--- What you have to do ---
List every line in the records below that contains the string "with". Case counts.

======== Available records

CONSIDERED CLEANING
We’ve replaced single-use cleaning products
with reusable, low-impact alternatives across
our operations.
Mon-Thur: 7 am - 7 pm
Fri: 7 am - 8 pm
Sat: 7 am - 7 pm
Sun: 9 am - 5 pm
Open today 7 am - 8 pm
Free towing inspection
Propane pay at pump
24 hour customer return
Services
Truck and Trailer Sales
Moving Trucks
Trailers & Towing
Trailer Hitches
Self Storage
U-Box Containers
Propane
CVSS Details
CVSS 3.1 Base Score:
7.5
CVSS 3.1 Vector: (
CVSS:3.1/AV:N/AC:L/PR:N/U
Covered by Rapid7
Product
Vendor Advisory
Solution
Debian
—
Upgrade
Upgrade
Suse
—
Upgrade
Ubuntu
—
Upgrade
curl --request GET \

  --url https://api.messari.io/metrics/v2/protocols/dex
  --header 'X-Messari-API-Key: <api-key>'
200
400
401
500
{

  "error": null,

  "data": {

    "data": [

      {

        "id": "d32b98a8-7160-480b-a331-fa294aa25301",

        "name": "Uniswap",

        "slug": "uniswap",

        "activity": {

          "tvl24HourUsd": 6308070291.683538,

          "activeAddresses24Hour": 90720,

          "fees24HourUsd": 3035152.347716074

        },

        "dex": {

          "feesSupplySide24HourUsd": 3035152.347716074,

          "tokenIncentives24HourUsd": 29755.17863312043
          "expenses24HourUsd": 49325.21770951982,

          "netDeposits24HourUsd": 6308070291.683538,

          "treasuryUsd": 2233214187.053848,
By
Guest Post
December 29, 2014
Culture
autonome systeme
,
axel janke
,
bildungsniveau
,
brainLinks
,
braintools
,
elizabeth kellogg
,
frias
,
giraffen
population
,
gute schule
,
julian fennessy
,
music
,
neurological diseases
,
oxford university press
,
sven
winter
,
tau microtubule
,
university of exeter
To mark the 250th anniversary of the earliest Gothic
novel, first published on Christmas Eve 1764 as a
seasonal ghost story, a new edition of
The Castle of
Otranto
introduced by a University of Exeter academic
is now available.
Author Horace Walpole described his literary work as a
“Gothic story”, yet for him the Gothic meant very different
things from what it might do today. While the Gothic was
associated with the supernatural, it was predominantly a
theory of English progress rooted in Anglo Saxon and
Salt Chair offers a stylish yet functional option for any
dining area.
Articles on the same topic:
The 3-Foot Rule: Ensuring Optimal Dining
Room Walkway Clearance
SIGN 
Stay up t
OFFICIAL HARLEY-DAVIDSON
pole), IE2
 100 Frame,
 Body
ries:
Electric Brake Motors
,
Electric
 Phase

================

--- Response box ---
with reusable, low-impact alternatives across
associated with the supernatural, it was predominantly a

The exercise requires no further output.